USAREC recognizes Career Counselor of the Year

By USAREC PAO U.S. Army Recruiting Command

U.S. Army Recruiting Command recognized its fiscal 2020 Career Counselor of the Year during a ceremony here Jan. 27.


Sgt. 1st Class Julian Gerena is a retention instructor at the Recruiting and Retention College. He also competed at the U.S. Army Training and Doctrine Command level and took second place.


“Definitely one of the best performances that we’ve seen. We’re extremely proud of you,” said Command Sgt. Maj. Tabitha Gavia, USAREC’s senior enlisted leader and ceremony host.


The Career Counselor of the Year Competition evaluates Soldiers on the Army Physical Fitness Test, a 50-question written exam, and a board appearance, which tests 18 different topic areas.


“It was an honor to represent the retention department at the schoolhouse,” Gerena said. “We don’t usually get to compete, and to represent them well… it’s just an honor.”

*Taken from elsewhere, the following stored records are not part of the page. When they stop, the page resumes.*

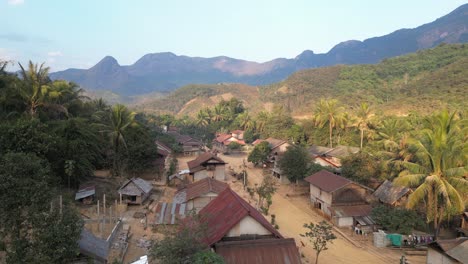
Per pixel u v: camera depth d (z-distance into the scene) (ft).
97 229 109.40
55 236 61.46
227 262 75.61
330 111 279.69
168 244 72.08
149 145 196.54
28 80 162.30
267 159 264.72
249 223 86.53
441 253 93.40
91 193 135.74
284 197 184.24
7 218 66.49
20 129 114.11
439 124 120.78
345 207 144.15
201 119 495.00
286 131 324.39
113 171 179.01
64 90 187.32
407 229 122.01
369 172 163.63
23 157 74.33
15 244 61.98
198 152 341.82
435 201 118.62
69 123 144.25
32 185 70.13
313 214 157.07
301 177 194.90
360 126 256.32
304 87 627.05
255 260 77.05
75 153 139.54
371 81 564.71
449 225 134.72
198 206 138.82
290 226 140.26
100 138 175.63
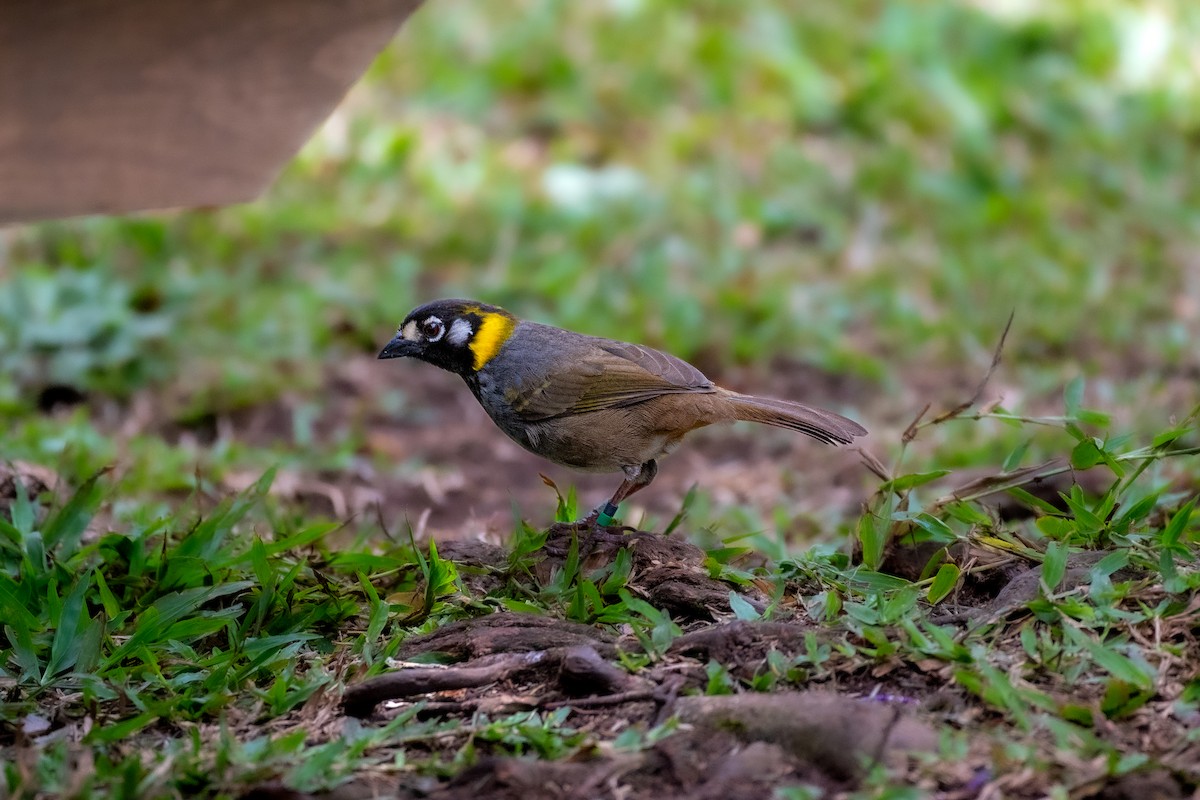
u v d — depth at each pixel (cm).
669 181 2192
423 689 695
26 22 803
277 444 1468
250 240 2003
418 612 811
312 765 602
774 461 1494
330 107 927
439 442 1563
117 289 1728
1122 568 752
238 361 1680
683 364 983
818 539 1170
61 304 1681
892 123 2362
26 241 1920
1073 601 698
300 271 1939
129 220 1958
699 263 1981
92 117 889
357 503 1331
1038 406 1519
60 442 1282
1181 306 1859
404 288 1889
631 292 1888
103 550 882
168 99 886
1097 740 599
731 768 588
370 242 2038
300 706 701
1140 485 964
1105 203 2230
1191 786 561
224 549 905
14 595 813
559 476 1484
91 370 1630
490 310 1005
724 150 2286
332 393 1678
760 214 2102
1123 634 679
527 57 2458
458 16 2556
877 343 1803
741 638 704
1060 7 2748
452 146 2286
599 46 2492
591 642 736
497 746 638
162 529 988
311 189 2177
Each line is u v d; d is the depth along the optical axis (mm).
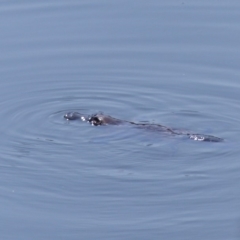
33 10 69000
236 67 60531
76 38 65250
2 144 50156
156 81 59281
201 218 42000
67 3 70062
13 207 43812
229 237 40344
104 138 49844
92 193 44562
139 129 50406
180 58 62281
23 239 41188
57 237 41188
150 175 45844
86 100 57125
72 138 50375
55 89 58688
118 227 41594
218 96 56375
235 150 47938
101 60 62562
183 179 45375
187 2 69812
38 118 53875
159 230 41250
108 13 68438
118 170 46531
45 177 46250
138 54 63188
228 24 66375
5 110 55281
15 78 60281
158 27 66375
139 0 70500
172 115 54156
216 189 44438
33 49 64062
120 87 58750
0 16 68000
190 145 48312
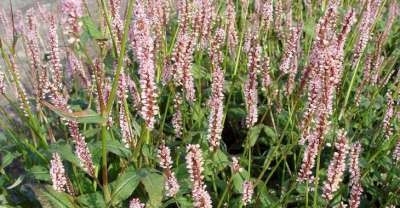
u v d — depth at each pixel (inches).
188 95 21.8
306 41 28.7
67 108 19.1
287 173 23.4
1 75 20.4
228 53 29.2
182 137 22.2
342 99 27.4
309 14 31.3
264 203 19.8
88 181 20.5
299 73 26.7
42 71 21.2
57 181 17.1
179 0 23.2
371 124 25.7
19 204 21.8
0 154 27.6
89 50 28.4
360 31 24.7
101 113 15.5
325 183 16.0
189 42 20.5
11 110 29.4
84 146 17.0
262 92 28.0
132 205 15.2
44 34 32.6
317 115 16.4
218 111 16.9
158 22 22.8
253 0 35.0
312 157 16.7
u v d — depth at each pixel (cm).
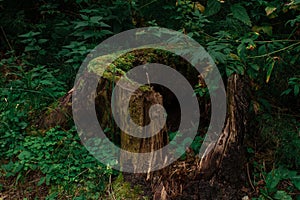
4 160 337
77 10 507
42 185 315
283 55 396
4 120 360
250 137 353
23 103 385
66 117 355
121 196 301
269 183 314
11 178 323
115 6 444
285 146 338
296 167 333
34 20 514
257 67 362
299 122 377
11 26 486
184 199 286
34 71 429
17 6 506
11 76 439
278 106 397
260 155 343
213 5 407
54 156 330
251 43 355
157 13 473
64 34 464
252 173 326
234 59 353
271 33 418
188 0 426
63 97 365
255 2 437
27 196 308
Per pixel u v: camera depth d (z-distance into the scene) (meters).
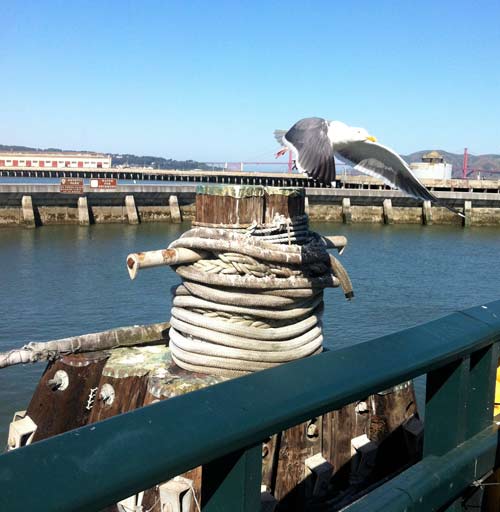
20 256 34.72
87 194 52.84
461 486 2.07
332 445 5.45
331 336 19.20
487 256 39.41
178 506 4.47
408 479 1.93
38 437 5.71
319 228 56.28
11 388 13.97
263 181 81.19
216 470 1.46
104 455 1.17
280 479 5.14
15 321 20.27
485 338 2.11
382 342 1.89
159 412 1.33
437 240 48.59
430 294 26.31
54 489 1.08
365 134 4.82
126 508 4.77
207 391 1.44
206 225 5.45
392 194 60.97
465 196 60.72
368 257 37.78
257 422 1.39
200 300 5.38
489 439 2.19
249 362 5.33
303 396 1.52
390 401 5.80
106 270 29.73
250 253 5.19
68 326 19.81
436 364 1.92
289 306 5.45
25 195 49.88
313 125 4.72
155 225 54.38
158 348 6.16
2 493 1.04
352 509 1.78
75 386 5.69
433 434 2.17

There are several requirements individuals must meet to compete for Career Counselor of the Year. Soldiers must be assigned to USAREC for at least one year, meet all height and weight requirements; have a passing Army Physical Fitness Test within six months; possess a record of successful management of a retention program; demonstrate personal qualities and traits required to be successful as a career counselor; demonstrate a knowledge of Army retention, personnel competency enhancement, and force alignment programs; and receive a recommendation from their chains of command.


Gerena credited his success to his fellow instructors. They helped him study, and he said he wouldn’t have been as successful without them. Gavia emphasized his sentiment as she described what it takes to become a great enlisted leader.


“It takes a village to grow a child, and it takes a ton of peers, subordinates and leaders to grow an amazing noncommissioned officer,” Gavia said.


Gerena encourages his peers to compete in the future.


“Compete! Because it’s the best way to learn about your job - studying all the (regulations) and policies,” he said. “It definitely does set you apart from your peers, and the networking that you get from competing and meeting everybody, you can’t beat that.”